#### [Data for this exercise]
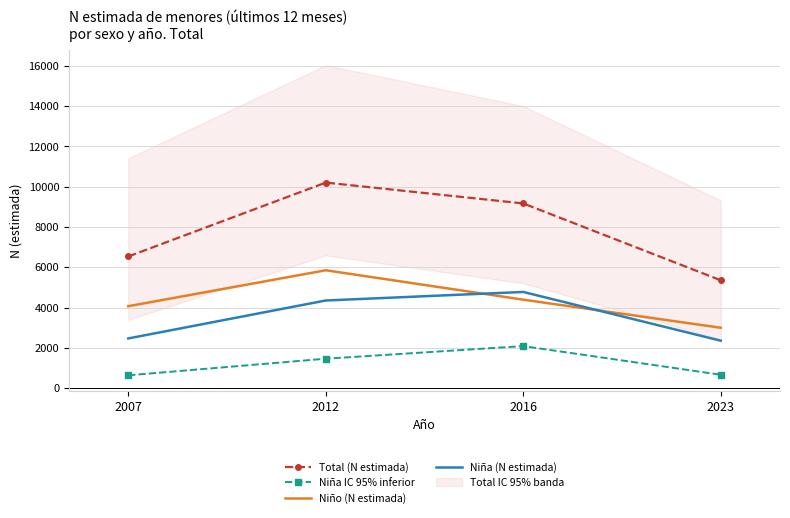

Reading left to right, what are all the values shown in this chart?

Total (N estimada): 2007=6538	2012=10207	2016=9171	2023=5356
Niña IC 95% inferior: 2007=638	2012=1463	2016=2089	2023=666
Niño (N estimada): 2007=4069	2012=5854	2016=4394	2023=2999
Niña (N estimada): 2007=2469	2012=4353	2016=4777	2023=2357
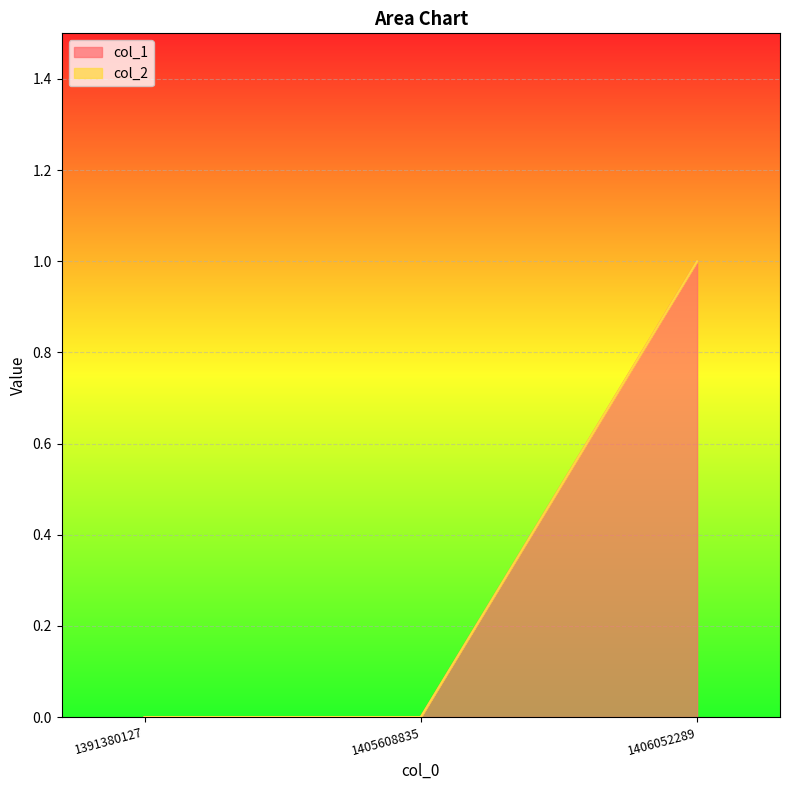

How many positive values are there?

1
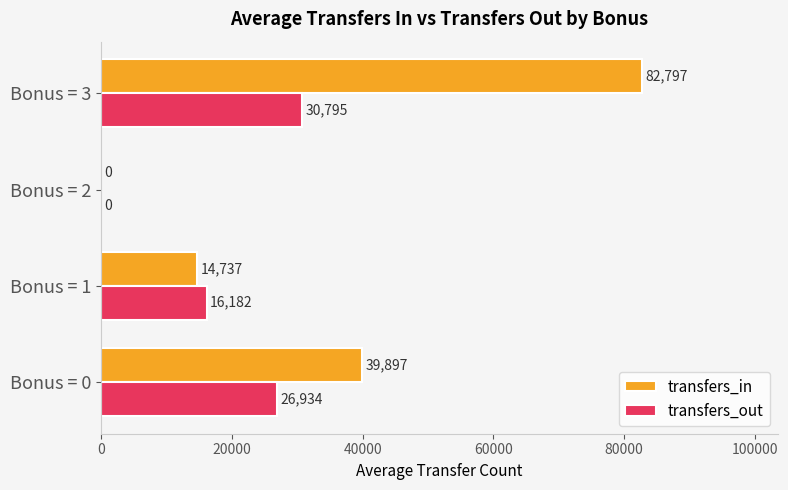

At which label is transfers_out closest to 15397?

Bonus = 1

#### [Requirement]
Lay out every line of the listing above as a JSON list of strings, one string per line. Leave out blank lines and the pictures.

#### [Result of the exercise]
[
  "Reading left to right, what are all the values shown in this chart?",
  "Total (N estimada): 2007=6538\t2012=10207\t2016=9171\t2023=5356",
  "Niña IC 95% inferior: 2007=638\t2012=1463\t2016=2089\t2023=666",
  "Niño (N estimada): 2007=4069\t2012=5854\t2016=4394\t2023=2999",
  "Niña (N estimada): 2007=2469\t2012=4353\t2016=4777\t2023=2357",
  "How many positive values are there?",
  "1",
  "At which label is transfers_out closest to 15397?",
  "Bonus = 1"
]